A um e outro, Marlene solicita ajuda e dita cartas que são enviadas a um juiz. Depois de tanta insistência, uma equipe assistencial de sua cidade natal a visitou recentemente. De acordo com Gilberto Brofman, diretor técnico do hospital, o caso tem dois desfechos possíveis: Marlene pode ser realocada em um residencial terapêutico na Capital, ligado ao São Pedro, ou no Interior. Nesses locais, os pacientes convivem em pequenos grupos e contam com o suporte de funcionários para a limpeza da casa, a alimentação, as compras e a administração dos remédios. Seria uma solução intermediária, destaca o diretor, entre o tudo (liberdade completa) e o nada (a continuidade da situação atual indefinidamente).
– Cada um tem seus sonhos, né? Mas com autonomia completa não é viável – comenta Brofman, acrescentando que Marlene é uma das prioridades no momento. – Estamos com 30 pacientes em processo de saída. Os 60 restantes não sairão porque têm muito comprometimento e não têm familiares que abracem a causa.
O quarto de Marlene na unidade Celestino Prunes – ela é uma das poucas com o privilégio de um cômodo privativo – mistura as necessidades da condição de adulta com a inocência da infância. Há geladeira, ar-condicionado, panelas, potes plásticos, jogos de lençol nunca usados ainda nas embalagens e quatro imagens de Nossa Senhora Aparecida, a quem a moradora pede socorro quando se sente desesperada e chora muito.
Sobre a colcha colorida bem estendida sobre a cama, estão as bonecas Adrianinha e Bruna, precocemente trajada com vestes natalinas. Adrianinha ri e fala quando lhe pressionam a barriga. Marlene parece uma criança encantada com as habilidades quase mágicas do brinquedo. "Oi, mamãe", saúda a "filhinha". A paciente sorri e aperta o botão sem parar: "Que dia lindo!", "Vamos brincar?", "Estou com fome".
– Ela está com fome, pobrezinha... – compadece-se.
Adrianinha então expressa algo sobre medo. Intrometo-me na conversa das duas:
– Do que você tem medo, Marlene?
Ela responde prontamente.
– Às vezes, eu tenho medo de morrer. Medo de que nunca mais a gente vá viver depois. Eu queria viver para sempre.

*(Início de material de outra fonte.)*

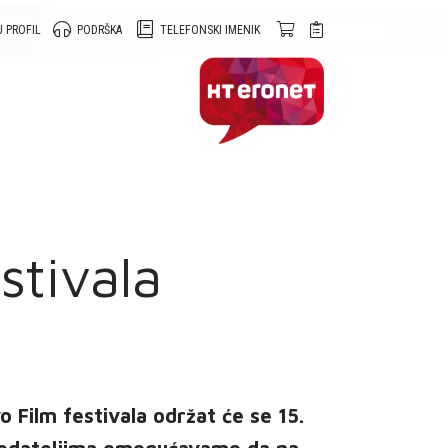
 PROFIL
PODRŠKA
TELEFONSKI IMENIK
stivala
 Film festivala održat će se 15.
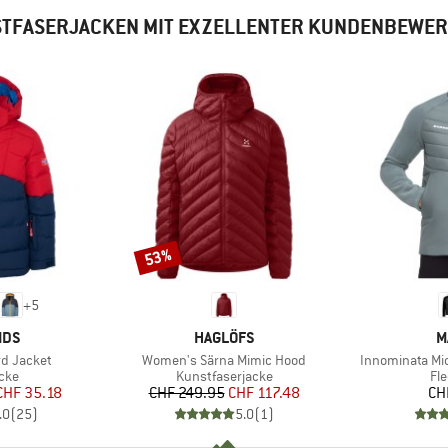
TFASERJACKEN MIT EXZELLENTER KUNDENBEWE
53%
Rabatt
+
5
MARKE
M
IDS
HAGLÖFS
M
Artikel
Artikel
ord Jacket
Women's Särna Mimic Hood
Innominata Mi
gruppe
Produktgruppe
Pr
cke
Kunstfaserjacke
Fl
eis
duzierter Preis
Preis
reduzierter Preis
CHF 35.18
CHF 249.95
CHF 117.48
CH
.0
(
25
)
5.0
(
1
)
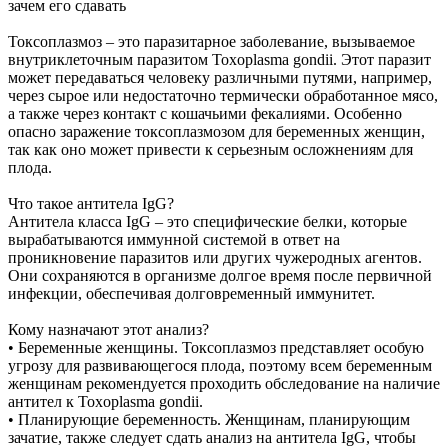
зачем его сдавать
Токсоплазмоз – это паразитарное заболевание, вызываемое
внутриклеточным паразитом Toxoplasma gondii. Этот паразит
может передаваться человеку различными путями, например,
через сырое или недостаточно термически обработанное мясо,
а также через контакт с кошачьими фекалиями. Особенно
опасно заражение токсоплазмозом для беременных женщин,
так как оно может привести к серьезным осложнениям для
плода.
Что такое антитела IgG?
Антитела класса IgG – это специфические белки, которые
вырабатываются иммунной системой в ответ на
проникновение паразитов или других чужеродных агентов.
Они сохраняются в организме долгое время после первичной
инфекции, обеспечивая долговременный иммунитет.
Кому назначают этот анализ?
• Беременные женщины. Токсоплазмоз представляет особую
угрозу для развивающегося плода, поэтому всем беременным
женщинам рекомендуется проходить обследование на наличие
антител к Toxoplasma gondii.
• Планирующие беременность. Женщинам, планирующим
зачатие, также следует сдать анализ на антитела IgG, чтобы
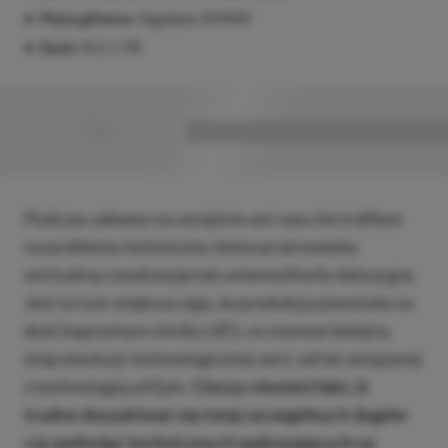
Płyta główna:
Gigabyte Z490M
Dysk:
M.2 1 TB
■
■■■■■■■■■■■■■■■■■
Podczas zabawy na szczęście ani razu nie trafiłem
na problemy techniczne, które przerwałyby
wirtualną rywalizację lub uniemożliwiły dalszą grę.
Jest to tym większa ulga, że produkcja powstała na
dość kapryśnym silniku UE5, co stanowi kolejny
etap ewolucji technologicznej serii, od lat związanej
z technologią od Epic.
Cieszy również fakt, iż
trudno doszukiwać się tutaj szczególnych
bugów
czy potknięć technicznych wpływających na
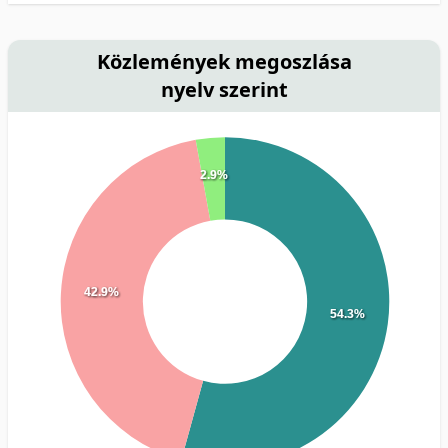
Közlemények megoszlása
nyelv szerint
2.9%
42.9%
54.3%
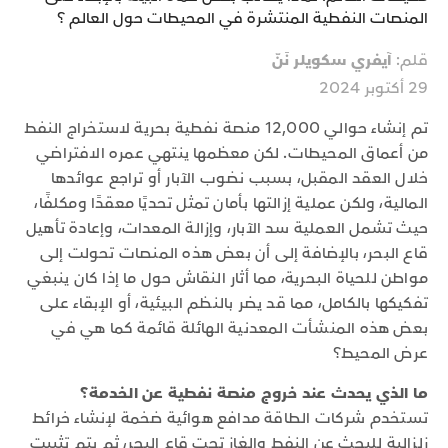
المنصات النفطية المنتشرة في المحيطات حول العالم ؟
قلم:
آيفري سكويلر نَنّ
29 أكتوبر 2024
تم إنشاء حوالي 12,000 منصة نفطية بحرية لاستخراج النفط
من أعماق المحيطات. لكن معظمها ينتهي عمره الافتراضي
خلال العقد المقبل، بسبب نضوب الآبار أو تراجع عوائدها
المالية، ولكن عملية إزالتها بأمان تمثل تحديًا معقدًا ومكلفًا،
حيث تشمل العملية سد الآبار، وإزالة المعدات، وإعادة تأهيل
قاع البحر، بالإضافة إلى أن بعض هذه المنصات تحولت إلى
مواطن للحياة البحرية، مما أثار النقاش حول ما إذا كان ينبغي
تفكيكها بالكامل، مما قد يضر بالنظم البيئية، أو الإبقاء على
بعض هذه المنشأت المعدنية الهائلة قائمة كما هي في
عرض المحيط؟
ما الذي يحدث عند خروج منصة نفطية عن الخدمة؟
تستخدم شركات الطاقة مدافع هوائية ضخمة لإنشاء خرائط
زلزالية للبحث عن النفط والغاز تحت قاع البحر، ثم يتم تثبيت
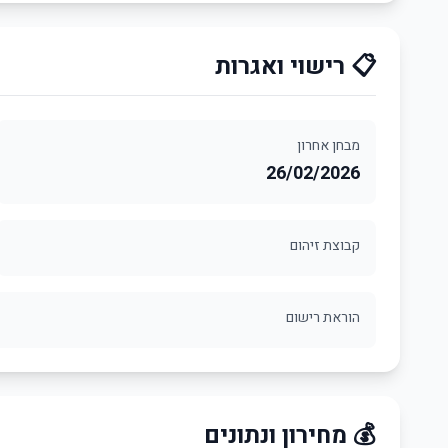
📋 רישוי ואגרות
מבחן אחרון
26/02/2026
קבוצת זיהום
הוראת רישום
💰 מחירון ונתונים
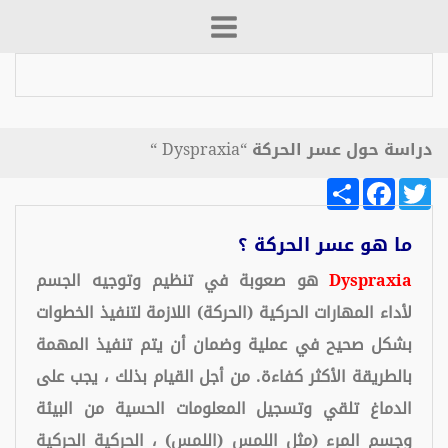
دراسة حول عسر الحركة “Dyspraxia “
Share
Facebook
Twitter
ما هو عسر الحركة ؟
Dyspraxia
هو صعوبة في تنظيم وتوجيه الجسم
لأداء المهارات الحركية (الحركة) اللازمة لتنفيذ الخطوات
بشكل صحيح في عملية وضمان أن يتم تنفيذ المهمة
بالطريقة الأكثر كفاءة. من أجل القيام بذلك ، يجب على
الدماغ تلقي وتسجيل المعلومات الحسية من البيئة
وجسم المرء (مثل اللمس (اللمس) ، الحركية الحركية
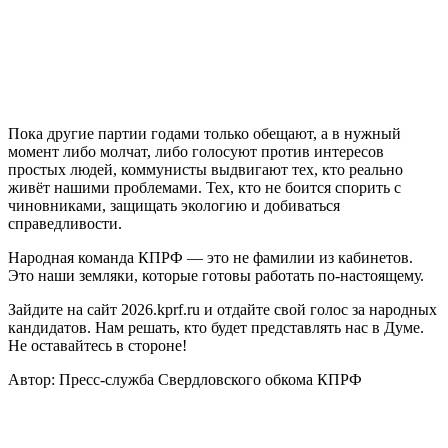
Пока другие партии годами только обещают, а в нужный
момент либо молчат, либо голосуют против интересов
простых людей, коммунисты выдвигают тех, кто реально
живёт нашими проблемами. Тех, кто не боится спорить с
чиновниками, защищать экологию и добиваться
справедливости.
Народная команда КПРФ — это не фамилии из кабинетов.
Это наши земляки, которые готовы работать по‑настоящему.
Зайдите на сайт 2026.kprf.ru и отдайте свой голос за народных
кандидатов. Нам решать, кто будет представлять нас в Думе.
Не оставайтесь в стороне!
Автор:
Пресс-служба Свердловского обкома КПРФ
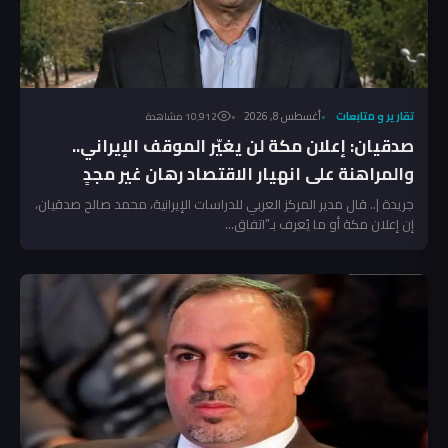
تقارير و متابعات
أغسطس 8, 2026
10٬912 مشاهدة
صدقيان: إعلان مكة لن يغيّر الموقف الإيراني..
والمراهنة على انهيار الاقتصاد رهان غير مجدٍ
جريدة |.. قال مدير المركز العربي للدراسات الإيرانية، محمد صالح صدقيان،
إن إعلان مكة أو ما يُعرف بـ”اتفاق...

Uma folha está preenchida até a metade com parte da lista de convidados para a sua festa de 53 anos, agendada para o dia 16 de janeiro: Aneli, Ana, Rosângela, Bárbara, Cíntia, Marco, Ari, Armindo, Regina, Gisele, Renata. Em geral, são grandes comemorações para os funcionários no Galpão Crioulo do hospital psiquiátrico, com fartura de refrigerantes e salgadinhos. A cada um, é determinado especificamente o que deve ser dado à aniversariante. Marlene não gosta que as regras sejam descumpridas – certa vez, devolveu um presente de imediato, sem esconder seu descontentamento ao abrir a embalagem e encontrar um colar.
– Eu te disse que não gosto de bijuteria! Eu tinha te pedido uma toalha de banho! – protestou, furiosa.
São 11h30min de uma sexta-feira de quase primavera, hora do almoço. Encerramos a entrevista para que ela não perca a refeição. O quarto, de janela gradeada, tem a porta trancada com a chave que pende de um cordão no pescoço de Marlene. Na despedida, ela informa que já estou convidada para a celebração do início do ano que vem.